Wednesday was complimented on the green hair
Oct. 15th, 2025 07:19 pm![[personal profile]](https://www.dreamwidth.org/img/silk/identity/user.png)
What I read
Finished Queer Cambridge and the author is very aware that it is a microhistory of a very particular group of gay (if one can define them thus over the several generations in question) men in a very specific place, who had a considerable amount of privilege and protection, even if that was sometimes just 'we do not discuss these matters' and look away. And that not all of them were particularly nice (some of them sound horrid) and also the awareness of how being a lovely young bloke of the disposition could accrue valuable patronage (in a way that has never been open to women) - this was so much so with Dadie Rylands. Of interest, well-done, pretty well-researched but I picked up on what I thought was skipping over something I Haz Knowinz about, and which when I went back and checked my notes, yes, there WAS a connection, hah.

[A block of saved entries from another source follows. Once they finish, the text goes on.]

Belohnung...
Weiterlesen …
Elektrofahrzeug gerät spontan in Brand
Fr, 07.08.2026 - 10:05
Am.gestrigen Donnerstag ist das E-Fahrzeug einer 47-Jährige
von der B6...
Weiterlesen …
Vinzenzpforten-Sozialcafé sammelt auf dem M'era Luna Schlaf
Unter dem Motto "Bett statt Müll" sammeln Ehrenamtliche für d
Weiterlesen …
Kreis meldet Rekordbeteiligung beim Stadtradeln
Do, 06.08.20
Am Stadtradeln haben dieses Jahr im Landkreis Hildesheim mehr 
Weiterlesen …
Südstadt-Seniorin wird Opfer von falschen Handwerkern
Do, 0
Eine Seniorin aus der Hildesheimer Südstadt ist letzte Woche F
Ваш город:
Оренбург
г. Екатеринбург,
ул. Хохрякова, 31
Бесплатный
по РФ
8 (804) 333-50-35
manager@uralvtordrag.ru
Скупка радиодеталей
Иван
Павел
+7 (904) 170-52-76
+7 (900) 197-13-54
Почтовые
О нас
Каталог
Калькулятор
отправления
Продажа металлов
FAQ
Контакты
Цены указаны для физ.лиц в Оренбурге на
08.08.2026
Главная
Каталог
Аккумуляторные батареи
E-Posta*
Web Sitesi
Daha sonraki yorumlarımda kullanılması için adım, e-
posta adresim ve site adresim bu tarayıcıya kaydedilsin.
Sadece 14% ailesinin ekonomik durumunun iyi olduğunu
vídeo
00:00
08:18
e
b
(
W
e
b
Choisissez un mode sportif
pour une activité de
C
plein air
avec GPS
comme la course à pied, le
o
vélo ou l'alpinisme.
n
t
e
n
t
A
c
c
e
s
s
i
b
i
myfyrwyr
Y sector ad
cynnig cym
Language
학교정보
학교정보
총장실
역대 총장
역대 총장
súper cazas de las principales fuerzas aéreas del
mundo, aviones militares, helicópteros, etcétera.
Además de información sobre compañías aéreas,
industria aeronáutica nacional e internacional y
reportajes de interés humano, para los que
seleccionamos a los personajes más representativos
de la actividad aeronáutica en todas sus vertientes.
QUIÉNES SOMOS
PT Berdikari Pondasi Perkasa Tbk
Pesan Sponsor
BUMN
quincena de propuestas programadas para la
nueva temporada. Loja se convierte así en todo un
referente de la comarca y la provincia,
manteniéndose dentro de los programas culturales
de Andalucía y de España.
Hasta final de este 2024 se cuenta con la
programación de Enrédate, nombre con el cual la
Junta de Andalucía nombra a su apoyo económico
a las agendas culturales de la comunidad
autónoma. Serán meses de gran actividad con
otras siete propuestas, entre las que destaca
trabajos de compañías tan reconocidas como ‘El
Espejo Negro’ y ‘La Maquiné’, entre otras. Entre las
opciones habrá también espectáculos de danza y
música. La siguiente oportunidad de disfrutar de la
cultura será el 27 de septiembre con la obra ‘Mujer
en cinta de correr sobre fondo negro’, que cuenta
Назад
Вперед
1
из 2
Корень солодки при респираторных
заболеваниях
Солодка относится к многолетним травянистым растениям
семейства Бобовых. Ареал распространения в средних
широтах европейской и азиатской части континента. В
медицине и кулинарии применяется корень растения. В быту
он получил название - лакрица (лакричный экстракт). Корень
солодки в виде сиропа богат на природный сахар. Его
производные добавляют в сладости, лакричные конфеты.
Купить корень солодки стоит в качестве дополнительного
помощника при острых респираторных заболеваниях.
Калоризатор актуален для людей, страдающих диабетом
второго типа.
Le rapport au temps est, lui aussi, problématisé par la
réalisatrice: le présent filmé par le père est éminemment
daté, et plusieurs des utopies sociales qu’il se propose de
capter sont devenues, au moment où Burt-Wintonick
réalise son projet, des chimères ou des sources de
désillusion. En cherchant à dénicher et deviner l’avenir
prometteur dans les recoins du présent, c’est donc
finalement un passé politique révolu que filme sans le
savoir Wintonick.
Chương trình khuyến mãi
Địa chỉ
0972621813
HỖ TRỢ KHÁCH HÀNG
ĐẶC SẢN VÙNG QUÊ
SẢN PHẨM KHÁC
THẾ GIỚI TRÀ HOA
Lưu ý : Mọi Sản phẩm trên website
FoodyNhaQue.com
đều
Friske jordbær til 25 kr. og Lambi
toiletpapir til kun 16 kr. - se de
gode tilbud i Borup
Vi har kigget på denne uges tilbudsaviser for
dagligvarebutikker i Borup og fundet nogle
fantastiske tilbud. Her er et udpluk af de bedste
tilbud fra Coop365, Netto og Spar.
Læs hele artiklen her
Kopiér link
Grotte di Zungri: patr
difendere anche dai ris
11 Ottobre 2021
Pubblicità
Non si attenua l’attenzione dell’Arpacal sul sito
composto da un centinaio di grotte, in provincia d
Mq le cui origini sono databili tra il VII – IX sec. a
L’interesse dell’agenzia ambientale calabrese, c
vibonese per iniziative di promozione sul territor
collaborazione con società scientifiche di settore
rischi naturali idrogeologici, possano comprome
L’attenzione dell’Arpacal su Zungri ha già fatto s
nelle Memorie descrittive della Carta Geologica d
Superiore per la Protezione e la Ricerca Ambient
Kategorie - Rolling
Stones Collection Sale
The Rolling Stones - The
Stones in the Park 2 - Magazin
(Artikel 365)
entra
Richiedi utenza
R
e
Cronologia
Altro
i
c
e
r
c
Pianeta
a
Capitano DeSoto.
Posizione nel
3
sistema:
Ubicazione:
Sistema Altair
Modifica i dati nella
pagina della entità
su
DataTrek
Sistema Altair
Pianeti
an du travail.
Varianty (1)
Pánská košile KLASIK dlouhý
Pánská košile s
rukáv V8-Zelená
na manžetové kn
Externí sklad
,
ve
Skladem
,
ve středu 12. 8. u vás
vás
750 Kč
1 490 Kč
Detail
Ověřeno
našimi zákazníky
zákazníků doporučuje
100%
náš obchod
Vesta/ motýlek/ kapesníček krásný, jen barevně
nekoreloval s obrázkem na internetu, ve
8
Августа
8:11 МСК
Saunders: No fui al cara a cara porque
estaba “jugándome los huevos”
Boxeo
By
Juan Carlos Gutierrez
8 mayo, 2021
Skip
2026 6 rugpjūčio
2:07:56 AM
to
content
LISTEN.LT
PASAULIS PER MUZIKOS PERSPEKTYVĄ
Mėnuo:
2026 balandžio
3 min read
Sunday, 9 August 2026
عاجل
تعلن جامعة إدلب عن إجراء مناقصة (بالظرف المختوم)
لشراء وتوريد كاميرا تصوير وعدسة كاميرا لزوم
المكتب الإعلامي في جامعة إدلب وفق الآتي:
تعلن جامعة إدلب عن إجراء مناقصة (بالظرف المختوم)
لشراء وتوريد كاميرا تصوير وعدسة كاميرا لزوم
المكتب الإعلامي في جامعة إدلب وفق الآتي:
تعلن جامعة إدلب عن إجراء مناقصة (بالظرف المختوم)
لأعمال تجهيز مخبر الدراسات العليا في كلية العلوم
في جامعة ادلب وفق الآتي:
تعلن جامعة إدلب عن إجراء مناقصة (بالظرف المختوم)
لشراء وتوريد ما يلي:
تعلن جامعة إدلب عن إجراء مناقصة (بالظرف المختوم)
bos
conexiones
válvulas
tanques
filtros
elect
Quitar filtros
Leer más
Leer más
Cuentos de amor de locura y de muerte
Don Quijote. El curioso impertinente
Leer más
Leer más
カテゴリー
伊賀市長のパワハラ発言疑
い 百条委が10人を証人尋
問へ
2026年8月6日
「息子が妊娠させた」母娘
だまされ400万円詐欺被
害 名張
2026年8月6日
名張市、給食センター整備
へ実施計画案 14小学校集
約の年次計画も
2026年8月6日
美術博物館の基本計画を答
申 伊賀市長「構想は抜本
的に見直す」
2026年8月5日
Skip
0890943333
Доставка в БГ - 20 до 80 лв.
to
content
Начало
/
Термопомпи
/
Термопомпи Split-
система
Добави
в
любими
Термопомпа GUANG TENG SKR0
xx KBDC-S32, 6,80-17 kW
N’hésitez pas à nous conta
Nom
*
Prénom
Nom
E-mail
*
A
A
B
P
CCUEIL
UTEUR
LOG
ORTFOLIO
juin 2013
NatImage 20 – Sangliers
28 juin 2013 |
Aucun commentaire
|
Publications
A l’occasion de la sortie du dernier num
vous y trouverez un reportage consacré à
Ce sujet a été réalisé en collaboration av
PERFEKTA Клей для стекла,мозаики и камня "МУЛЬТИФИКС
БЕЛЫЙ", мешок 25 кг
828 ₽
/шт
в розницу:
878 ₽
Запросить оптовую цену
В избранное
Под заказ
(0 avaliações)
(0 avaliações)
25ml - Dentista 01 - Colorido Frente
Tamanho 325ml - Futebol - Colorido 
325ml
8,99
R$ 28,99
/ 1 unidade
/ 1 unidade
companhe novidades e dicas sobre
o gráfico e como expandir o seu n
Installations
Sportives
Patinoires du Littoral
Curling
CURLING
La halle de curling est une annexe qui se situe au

Then on to Rachel Ferguson, Alas, Poor Lady (1937), which is part of that cycle of novels of that period of The Horrors of the Victorian Ladies Who Failed To Marry and the lurking fate of being a Distressed Gentlewoman. It's pretty much downhill all the way - the parents are pretty hopeless in both preparing their daughters for life and actually providing for them, and then there is all the Burden of Historical Events. Ferguson is no Delafield, alas, though on the other hand this lacked the sheer excruciation of Consequences or Thank Heaven Fasting I suppose.
On the go
Some while ago somebody somewhere was mentioning the novels of Susan Howatch and I can't remember if they were specifically name-checking The Wheel of Fortune, but anyway, brought that to my mind as the one which is doing a story based on the late Plantagenets/rise of the House of Lancaster so I picked up the ebook.
This was what had me thinking of the Starkadders. In fact looking back though it is years since I read any of her books - it's a while since I even read the more recent spiritual-angst + sex ones - they tended to involve intricate and lurid family dynamics based on some historical avatar + family estate. Come on down, Flora Poste!
(Also, book for review that I have been longing to get to for months while I did the interminable essay review.)
Up next
Gosh, that's long, though. However, still have several birthday books, plus, latest Literary Review.